* What you have to do:
Your job with the data below is to output exactly the lines from the one holding "AGUAS DÉCIMA DESTACA" down to the one holding "personal del instituto durante las labores de", both included, and no others.

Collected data

-- Opening Marker --

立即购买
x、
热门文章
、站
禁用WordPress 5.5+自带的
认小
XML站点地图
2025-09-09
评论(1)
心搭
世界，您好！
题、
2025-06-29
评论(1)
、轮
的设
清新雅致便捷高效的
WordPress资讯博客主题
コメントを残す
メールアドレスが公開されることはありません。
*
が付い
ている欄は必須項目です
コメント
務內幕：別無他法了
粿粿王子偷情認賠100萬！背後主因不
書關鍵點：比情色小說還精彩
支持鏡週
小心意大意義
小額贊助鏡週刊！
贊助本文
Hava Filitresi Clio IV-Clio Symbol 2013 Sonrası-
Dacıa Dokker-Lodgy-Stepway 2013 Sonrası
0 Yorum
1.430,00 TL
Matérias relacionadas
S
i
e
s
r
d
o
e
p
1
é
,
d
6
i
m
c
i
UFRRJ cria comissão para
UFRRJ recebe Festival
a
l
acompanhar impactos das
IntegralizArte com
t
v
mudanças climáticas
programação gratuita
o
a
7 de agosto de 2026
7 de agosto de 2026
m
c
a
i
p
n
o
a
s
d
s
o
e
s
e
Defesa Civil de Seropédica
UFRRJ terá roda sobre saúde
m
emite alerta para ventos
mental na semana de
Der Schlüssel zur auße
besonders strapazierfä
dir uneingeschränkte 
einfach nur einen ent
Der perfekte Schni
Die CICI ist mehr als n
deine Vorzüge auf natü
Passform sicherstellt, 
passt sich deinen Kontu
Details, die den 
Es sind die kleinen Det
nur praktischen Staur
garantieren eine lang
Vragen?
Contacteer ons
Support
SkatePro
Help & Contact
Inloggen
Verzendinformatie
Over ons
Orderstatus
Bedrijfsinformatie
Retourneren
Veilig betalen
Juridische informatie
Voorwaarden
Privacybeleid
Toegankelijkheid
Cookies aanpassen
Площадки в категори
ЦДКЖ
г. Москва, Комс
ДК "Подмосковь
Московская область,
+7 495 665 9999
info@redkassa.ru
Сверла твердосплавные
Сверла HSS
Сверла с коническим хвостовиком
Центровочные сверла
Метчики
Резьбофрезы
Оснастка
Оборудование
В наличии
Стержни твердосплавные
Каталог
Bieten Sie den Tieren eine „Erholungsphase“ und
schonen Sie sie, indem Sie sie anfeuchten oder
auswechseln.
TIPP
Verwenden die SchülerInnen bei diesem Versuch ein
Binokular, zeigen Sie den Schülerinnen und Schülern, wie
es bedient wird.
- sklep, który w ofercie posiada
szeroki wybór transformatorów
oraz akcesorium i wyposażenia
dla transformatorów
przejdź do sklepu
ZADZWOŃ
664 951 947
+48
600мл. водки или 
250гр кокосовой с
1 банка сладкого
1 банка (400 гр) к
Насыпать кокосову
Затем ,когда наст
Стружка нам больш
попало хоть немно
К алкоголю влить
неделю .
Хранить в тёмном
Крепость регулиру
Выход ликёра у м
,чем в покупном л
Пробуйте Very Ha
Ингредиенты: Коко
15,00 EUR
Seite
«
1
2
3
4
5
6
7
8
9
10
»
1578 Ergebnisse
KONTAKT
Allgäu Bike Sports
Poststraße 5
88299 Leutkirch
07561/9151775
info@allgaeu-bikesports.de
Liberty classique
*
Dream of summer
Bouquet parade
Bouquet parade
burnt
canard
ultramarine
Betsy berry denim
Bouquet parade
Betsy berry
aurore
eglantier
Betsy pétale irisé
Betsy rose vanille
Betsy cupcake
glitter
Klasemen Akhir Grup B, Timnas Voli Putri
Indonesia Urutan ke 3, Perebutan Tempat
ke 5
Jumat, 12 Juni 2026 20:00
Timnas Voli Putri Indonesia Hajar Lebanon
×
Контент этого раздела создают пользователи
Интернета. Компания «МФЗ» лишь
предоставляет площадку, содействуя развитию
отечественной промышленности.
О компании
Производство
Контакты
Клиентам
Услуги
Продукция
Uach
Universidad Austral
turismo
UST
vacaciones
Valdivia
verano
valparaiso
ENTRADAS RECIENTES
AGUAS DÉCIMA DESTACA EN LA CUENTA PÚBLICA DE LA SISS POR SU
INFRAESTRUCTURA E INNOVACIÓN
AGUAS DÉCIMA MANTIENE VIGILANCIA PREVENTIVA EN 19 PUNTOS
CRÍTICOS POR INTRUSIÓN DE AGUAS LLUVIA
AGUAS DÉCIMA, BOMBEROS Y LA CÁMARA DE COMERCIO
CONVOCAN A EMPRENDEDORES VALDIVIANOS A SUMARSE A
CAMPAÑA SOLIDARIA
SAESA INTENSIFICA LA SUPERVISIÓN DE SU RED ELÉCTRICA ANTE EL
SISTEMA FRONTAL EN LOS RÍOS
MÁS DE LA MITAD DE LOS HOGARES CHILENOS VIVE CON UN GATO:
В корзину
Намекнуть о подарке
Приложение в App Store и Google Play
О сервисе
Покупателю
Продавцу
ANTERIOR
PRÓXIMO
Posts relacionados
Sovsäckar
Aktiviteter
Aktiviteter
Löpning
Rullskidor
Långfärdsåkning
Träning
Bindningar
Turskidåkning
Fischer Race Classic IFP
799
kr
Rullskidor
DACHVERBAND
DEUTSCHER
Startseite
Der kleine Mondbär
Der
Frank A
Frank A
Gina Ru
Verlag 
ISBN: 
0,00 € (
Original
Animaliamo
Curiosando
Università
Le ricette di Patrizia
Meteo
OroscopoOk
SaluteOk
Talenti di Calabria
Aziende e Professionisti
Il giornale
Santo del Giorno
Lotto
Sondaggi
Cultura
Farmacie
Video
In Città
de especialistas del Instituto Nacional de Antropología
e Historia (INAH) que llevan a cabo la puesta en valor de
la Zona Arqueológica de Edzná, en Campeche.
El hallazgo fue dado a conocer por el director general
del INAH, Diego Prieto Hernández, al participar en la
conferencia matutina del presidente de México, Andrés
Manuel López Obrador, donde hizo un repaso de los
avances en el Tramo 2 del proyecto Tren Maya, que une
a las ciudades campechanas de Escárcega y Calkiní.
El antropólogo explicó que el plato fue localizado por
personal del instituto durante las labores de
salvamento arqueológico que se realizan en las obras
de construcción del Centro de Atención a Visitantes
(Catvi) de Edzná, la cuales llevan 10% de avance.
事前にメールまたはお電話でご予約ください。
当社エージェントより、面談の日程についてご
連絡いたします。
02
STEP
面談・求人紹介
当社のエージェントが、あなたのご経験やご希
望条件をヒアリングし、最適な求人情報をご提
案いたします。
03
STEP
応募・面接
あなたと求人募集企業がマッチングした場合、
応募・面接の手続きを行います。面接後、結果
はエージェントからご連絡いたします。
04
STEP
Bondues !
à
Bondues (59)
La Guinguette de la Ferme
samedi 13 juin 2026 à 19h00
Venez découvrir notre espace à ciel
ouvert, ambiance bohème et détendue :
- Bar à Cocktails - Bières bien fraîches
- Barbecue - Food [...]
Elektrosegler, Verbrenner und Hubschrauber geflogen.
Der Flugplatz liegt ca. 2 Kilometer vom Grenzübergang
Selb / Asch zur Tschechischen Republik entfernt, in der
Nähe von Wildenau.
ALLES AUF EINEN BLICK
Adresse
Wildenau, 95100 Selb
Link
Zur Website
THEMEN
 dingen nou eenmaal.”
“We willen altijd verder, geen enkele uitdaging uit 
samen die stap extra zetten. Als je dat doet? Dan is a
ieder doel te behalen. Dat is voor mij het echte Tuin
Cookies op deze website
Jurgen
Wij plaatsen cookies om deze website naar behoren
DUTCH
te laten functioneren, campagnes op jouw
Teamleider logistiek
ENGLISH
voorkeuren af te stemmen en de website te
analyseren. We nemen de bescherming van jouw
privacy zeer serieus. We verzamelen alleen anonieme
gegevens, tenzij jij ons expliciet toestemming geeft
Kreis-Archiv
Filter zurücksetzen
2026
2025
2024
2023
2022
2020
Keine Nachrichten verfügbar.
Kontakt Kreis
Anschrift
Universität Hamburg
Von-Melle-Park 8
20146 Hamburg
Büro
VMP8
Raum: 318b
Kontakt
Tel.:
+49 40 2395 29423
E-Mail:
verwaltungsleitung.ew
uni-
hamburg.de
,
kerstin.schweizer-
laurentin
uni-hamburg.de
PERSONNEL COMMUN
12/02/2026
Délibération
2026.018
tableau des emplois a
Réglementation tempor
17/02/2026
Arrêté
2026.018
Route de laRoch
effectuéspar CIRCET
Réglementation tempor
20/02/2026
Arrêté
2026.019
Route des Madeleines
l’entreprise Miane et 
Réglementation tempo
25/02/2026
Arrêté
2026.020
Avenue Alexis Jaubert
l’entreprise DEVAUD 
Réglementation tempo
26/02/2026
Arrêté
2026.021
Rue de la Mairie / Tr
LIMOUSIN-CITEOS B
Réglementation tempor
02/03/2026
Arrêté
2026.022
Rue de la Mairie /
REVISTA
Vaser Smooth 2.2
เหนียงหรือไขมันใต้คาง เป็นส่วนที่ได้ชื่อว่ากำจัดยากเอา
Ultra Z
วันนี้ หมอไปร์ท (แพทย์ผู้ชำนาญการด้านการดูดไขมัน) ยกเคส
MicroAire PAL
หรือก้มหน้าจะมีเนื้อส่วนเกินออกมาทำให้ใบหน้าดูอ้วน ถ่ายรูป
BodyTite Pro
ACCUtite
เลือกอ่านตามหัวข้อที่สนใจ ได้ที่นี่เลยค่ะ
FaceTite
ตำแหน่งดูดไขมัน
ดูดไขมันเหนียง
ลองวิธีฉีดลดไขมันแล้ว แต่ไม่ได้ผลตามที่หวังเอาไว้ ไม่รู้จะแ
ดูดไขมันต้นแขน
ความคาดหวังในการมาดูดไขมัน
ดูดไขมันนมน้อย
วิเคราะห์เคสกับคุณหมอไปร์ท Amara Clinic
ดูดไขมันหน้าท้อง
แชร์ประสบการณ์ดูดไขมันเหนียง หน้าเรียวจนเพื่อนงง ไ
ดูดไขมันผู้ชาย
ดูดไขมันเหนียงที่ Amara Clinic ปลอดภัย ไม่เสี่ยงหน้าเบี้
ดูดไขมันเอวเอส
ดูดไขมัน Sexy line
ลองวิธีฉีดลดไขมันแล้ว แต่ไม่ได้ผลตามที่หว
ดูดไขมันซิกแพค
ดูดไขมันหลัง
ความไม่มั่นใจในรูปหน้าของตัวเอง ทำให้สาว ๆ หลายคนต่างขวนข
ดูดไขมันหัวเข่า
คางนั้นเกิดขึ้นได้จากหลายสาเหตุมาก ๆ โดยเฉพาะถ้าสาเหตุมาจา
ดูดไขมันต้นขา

-- Closing Marker --

* Result of this exercise:
AGUAS DÉCIMA DESTACA EN LA CUENTA PÚBLICA DE LA SISS POR SU
INFRAESTRUCTURA E INNOVACIÓN
AGUAS DÉCIMA MANTIENE VIGILANCIA PREVENTIVA EN 19 PUNTOS
CRÍTICOS POR INTRUSIÓN DE AGUAS LLUVIA
AGUAS DÉCIMA, BOMBEROS Y LA CÁMARA DE COMERCIO
CONVOCAN A EMPRENDEDORES VALDIVIANOS A SUMARSE A
CAMPAÑA SOLIDARIA
SAESA INTENSIFICA LA SUPERVISIÓN DE SU RED ELÉCTRICA ANTE EL
SISTEMA FRONTAL EN LOS RÍOS
MÁS DE LA MITAD DE LOS HOGARES CHILENOS VIVE CON UN GATO:
В корзину
Намекнуть о подарке
Приложение в App Store и Google Play
О сервисе
Покупателю
Продавцу
ANTERIOR
PRÓXIMO
Posts relacionados
Sovsäckar
Aktiviteter
Aktiviteter
Löpning
Rullskidor
Långfärdsåkning
Träning
Bindningar
Turskidåkning
Fischer Race Classic IFP
799
kr
Rullskidor
DACHVERBAND
DEUTSCHER
Startseite
Der kleine Mondbär
Der
Frank A
Frank A
Gina Ru
Verlag 
ISBN: 
0,00 € (
Original
Animaliamo
Curiosando
Università
Le ricette di Patrizia
Meteo
OroscopoOk
SaluteOk
Talenti di Calabria
Aziende e Professionisti
Il giornale
Santo del Giorno
Lotto
Sondaggi
Cultura
Farmacie
Video
In Città
de especialistas del Instituto Nacional de Antropología
e Historia (INAH) que llevan a cabo la puesta en valor de
la Zona Arqueológica de Edzná, en Campeche.
El hallazgo fue dado a conocer por el director general
del INAH, Diego Prieto Hernández, al participar en la
conferencia matutina del presidente de México, Andrés
Manuel López Obrador, donde hizo un repaso de los
avances en el Tramo 2 del proyecto Tren Maya, que une
a las ciudades campechanas de Escárcega y Calkiní.
El antropólogo explicó que el plato fue localizado por
personal del instituto durante las labores de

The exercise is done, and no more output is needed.